* **Request**:
Exactly as written, print each record in the listing.

- Opening Delimiter -

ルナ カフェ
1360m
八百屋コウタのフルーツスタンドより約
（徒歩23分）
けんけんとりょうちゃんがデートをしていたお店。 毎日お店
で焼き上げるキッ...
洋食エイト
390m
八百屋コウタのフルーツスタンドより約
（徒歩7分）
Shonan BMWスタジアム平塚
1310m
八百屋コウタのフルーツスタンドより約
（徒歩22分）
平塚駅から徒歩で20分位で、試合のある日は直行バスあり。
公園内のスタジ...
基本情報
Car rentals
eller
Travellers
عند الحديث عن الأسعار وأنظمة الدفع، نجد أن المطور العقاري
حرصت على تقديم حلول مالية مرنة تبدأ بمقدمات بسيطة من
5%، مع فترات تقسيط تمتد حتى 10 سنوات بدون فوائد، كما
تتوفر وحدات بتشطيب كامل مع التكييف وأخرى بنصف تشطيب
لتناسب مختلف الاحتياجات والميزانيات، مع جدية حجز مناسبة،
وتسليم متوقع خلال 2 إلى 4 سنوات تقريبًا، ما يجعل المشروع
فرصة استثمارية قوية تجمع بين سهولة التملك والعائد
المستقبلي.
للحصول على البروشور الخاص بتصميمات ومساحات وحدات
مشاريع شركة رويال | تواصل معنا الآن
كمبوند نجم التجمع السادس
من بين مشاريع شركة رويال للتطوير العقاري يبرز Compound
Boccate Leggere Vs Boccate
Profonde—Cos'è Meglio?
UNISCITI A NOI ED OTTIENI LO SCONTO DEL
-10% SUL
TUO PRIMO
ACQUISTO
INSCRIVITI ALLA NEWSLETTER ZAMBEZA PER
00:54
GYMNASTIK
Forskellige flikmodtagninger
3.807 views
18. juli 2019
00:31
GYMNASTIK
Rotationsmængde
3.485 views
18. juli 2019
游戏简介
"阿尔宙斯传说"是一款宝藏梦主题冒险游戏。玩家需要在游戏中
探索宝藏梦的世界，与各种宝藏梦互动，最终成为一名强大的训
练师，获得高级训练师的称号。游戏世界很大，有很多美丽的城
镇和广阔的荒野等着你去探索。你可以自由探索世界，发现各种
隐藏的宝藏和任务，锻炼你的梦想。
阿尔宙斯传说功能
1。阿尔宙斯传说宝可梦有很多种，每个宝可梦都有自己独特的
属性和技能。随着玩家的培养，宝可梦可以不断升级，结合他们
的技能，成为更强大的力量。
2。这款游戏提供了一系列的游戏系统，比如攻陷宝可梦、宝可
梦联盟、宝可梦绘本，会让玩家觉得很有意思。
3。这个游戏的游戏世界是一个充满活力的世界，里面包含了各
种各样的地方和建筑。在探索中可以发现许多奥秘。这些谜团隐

- Closing Delimiter -

* **Exercise response**:
ルナ カフェ
1360m
八百屋コウタのフルーツスタンドより約
（徒歩23分）
けんけんとりょうちゃんがデートをしていたお店。 毎日お店
で焼き上げるキッ...
洋食エイト
390m
八百屋コウタのフルーツスタンドより約
（徒歩7分）
Shonan BMWスタジアム平塚
1310m
八百屋コウタのフルーツスタンドより約
（徒歩22分）
平塚駅から徒歩で20分位で、試合のある日は直行バスあり。
公園内のスタジ...
基本情報
Car rentals
eller
Travellers
عند الحديث عن الأسعار وأنظمة الدفع، نجد أن المطور العقاري
حرصت على تقديم حلول مالية مرنة تبدأ بمقدمات بسيطة من
5%، مع فترات تقسيط تمتد حتى 10 سنوات بدون فوائد، كما
تتوفر وحدات بتشطيب كامل مع التكييف وأخرى بنصف تشطيب
لتناسب مختلف الاحتياجات والميزانيات، مع جدية حجز مناسبة،
وتسليم متوقع خلال 2 إلى 4 سنوات تقريبًا، ما يجعل المشروع
فرصة استثمارية قوية تجمع بين سهولة التملك والعائد
المستقبلي.
للحصول على البروشور الخاص بتصميمات ومساحات وحدات
مشاريع شركة رويال | تواصل معنا الآن
كمبوند نجم التجمع السادس
من بين مشاريع شركة رويال للتطوير العقاري يبرز Compound
Boccate Leggere Vs Boccate
Profonde—Cos'è Meglio?
UNISCITI A NOI ED OTTIENI LO SCONTO DEL
-10% SUL
TUO PRIMO
ACQUISTO
INSCRIVITI ALLA NEWSLETTER ZAMBEZA PER
00:54
GYMNASTIK
Forskellige flikmodtagninger
3.807 views
18. juli 2019
00:31
GYMNASTIK
Rotationsmængde
3.485 views
18. juli 2019
游戏简介
"阿尔宙斯传说"是一款宝藏梦主题冒险游戏。玩家需要在游戏中
探索宝藏梦的世界，与各种宝藏梦互动，最终成为一名强大的训
练师，获得高级训练师的称号。游戏世界很大，有很多美丽的城
镇和广阔的荒野等着你去探索。你可以自由探索世界，发现各种
隐藏的宝藏和任务，锻炼你的梦想。
阿尔宙斯传说功能
1。阿尔宙斯传说宝可梦有很多种，每个宝可梦都有自己独特的
属性和技能。随着玩家的培养，宝可梦可以不断升级，结合他们
的技能，成为更强大的力量。
2。这款游戏提供了一系列的游戏系统，比如攻陷宝可梦、宝可
梦联盟、宝可梦绘本，会让玩家觉得很有意思。
3。这个游戏的游戏世界是一个充满活力的世界，里面包含了各
种各样的地方和建筑。在探索中可以发现许多奥秘。这些谜团隐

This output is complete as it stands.